Date of Award

Spring 5-1-2022

Degree Type

Dissertation

Degree Name

Doctor of Philosophy (PhD)

School

Humanities

Committee Chair

Katherine Cochran

Committee Chair School

Humanities

Committee Member 2

Sherita L. Johnson

Committee Member 2 School

Humanities

Committee Member 3

Monika Gehlawat

Committee Member 3 School

Humanities

Committee Member 4

Rebecca Tuuri

Committee Member 4 School

Humanities

Abstract

The study of Native Southern literature has typically followed previously established canon boundaries, relegating this literature to either the Southern or Native American canons. While authors from Native Southern communities integrate common Southern and Native American tropes, little scholarly attention has been paid to what connects novels from disparate Native Southern tribes. This dissertation intersects historical and literary scholarship, developing a Native Southern aesthetic defined by shared historical traumas and symbolic boundaries. Specifically, I pair complementary novels and compare how they present survivance and incorporate traumas into their characters’ indigeneities. In Chapter II, I pair Linda Hogan’s Power and Diane Glancy’s Flutie, exploring how historical trauma informs the characters’ identities and define the symbolic boundaries. Additionally, I address the way Removal impacts the Native Southern “third space” and limits tribal inclusion and self-determination.

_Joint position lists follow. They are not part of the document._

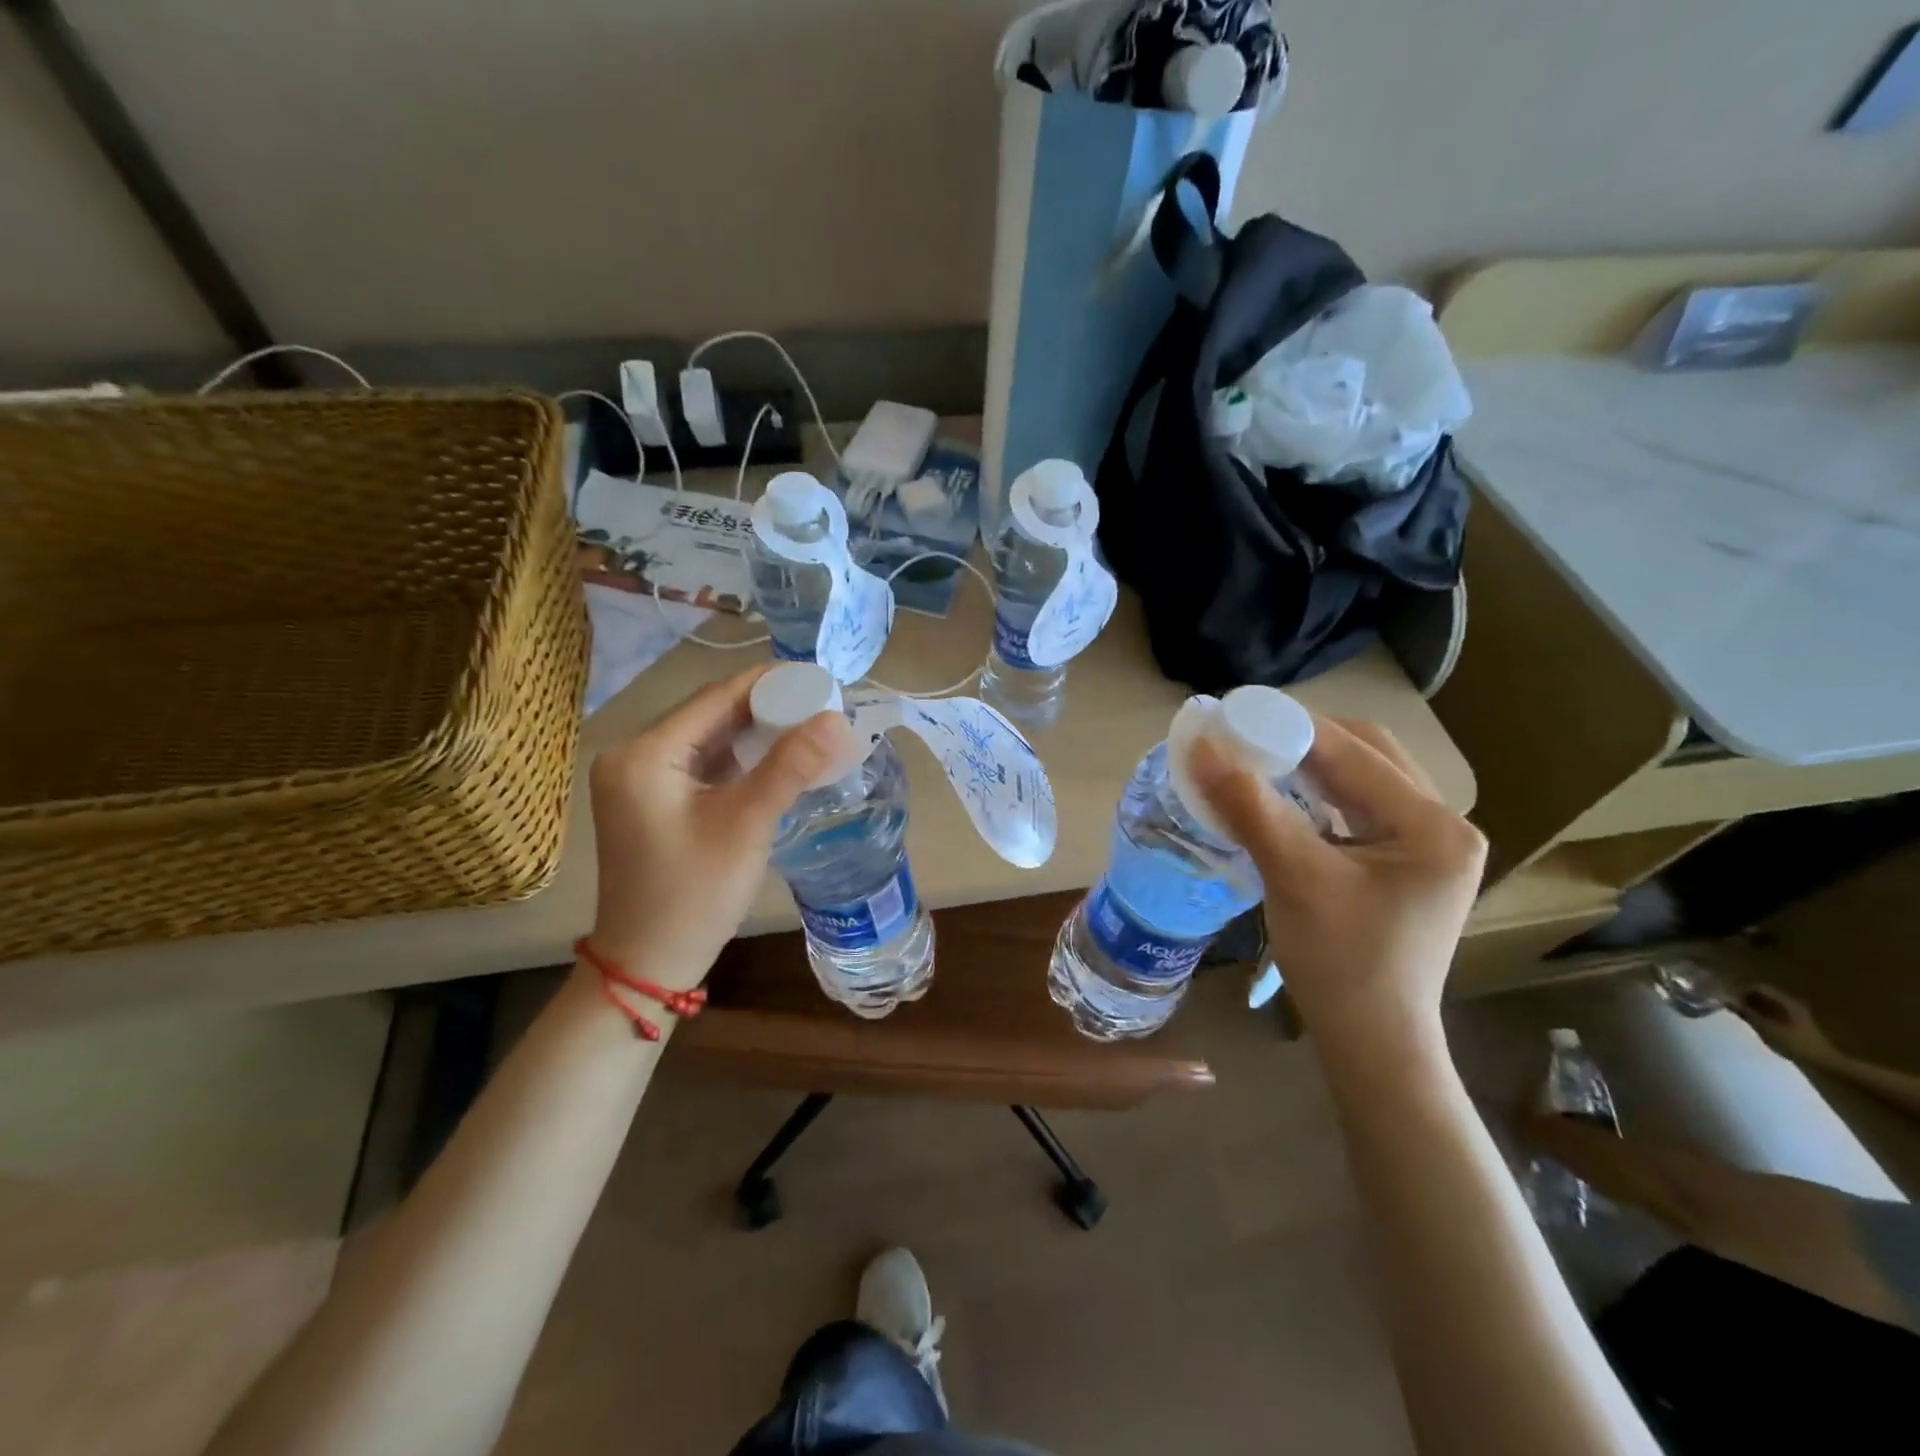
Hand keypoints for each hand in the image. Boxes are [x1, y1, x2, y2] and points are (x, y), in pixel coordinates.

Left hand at [586, 665, 855, 991]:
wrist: (648, 964)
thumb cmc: (693, 894)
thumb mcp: (746, 824)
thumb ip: (790, 766)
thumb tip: (836, 718)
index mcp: (644, 754)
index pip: (715, 697)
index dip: (770, 683)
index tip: (820, 679)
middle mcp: (634, 756)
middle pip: (711, 715)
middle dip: (768, 708)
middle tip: (823, 705)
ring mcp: (641, 780)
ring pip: (710, 739)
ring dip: (758, 734)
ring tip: (811, 726)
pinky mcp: (654, 801)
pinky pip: (704, 765)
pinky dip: (742, 760)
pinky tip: (779, 758)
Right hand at [1189, 715, 1485, 1055]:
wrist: (1371, 1042)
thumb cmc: (1340, 963)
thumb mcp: (1293, 876)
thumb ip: (1248, 806)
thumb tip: (1201, 748)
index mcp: (1432, 826)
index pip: (1355, 751)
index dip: (1290, 725)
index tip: (1234, 714)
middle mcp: (1443, 826)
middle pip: (1368, 754)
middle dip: (1304, 740)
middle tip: (1246, 737)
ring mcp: (1428, 847)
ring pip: (1363, 779)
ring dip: (1310, 765)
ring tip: (1257, 759)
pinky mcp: (1406, 865)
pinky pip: (1359, 808)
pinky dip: (1318, 794)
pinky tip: (1282, 797)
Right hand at [1735, 985, 1841, 1068]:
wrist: (1825, 1062)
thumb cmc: (1795, 1043)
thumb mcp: (1766, 1028)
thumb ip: (1745, 1013)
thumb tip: (1725, 999)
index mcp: (1786, 1002)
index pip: (1759, 987)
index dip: (1741, 990)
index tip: (1728, 998)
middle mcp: (1792, 1003)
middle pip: (1764, 994)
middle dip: (1746, 998)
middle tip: (1731, 1006)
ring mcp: (1796, 1013)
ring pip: (1768, 1003)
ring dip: (1753, 1006)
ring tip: (1740, 1014)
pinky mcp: (1797, 1022)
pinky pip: (1775, 1011)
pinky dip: (1762, 1013)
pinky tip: (1755, 1022)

In Chapter III, I pair LeAnne Howe’s Shell Shaker and Louis Owens’s Bone Game, addressing post-Removal diasporas and how characters mimic historical coalescence to reconcile fractured and/or confused indigeneities. In Chapter IV, Josephine Humphreys’s Nowhere Else on Earth and Tiya Miles’s The Cherokee Rose provide a hereto overlooked aspect of Native Southern literature: Black/Indian identities. Exploring how authors address Black/Indian identities and relationships rounds out discussions concerning Native Southern historical traumas and symbolic boundaries and acknowledges how Black/Native Southerners use the same traumas and boundaries to construct communities despite Removal and expulsion. In the Coda, I present avenues for further research, examining Wilma Mankiller’s autobiography Mankiller and Jerry Ellis’s creative non-fiction Walking the Trail before applying the aesthetic defined throughout this project to the real-life federal recognition petition filed by the Muscogee Nation of Florida. Ultimately, I conclude that developing a Native Southern aesthetic defined by historical trauma, symbolic boundaries, and survivance through coalescence and self-determination is a decolonizing act that emphasizes Native Southern agency and cultural continuity.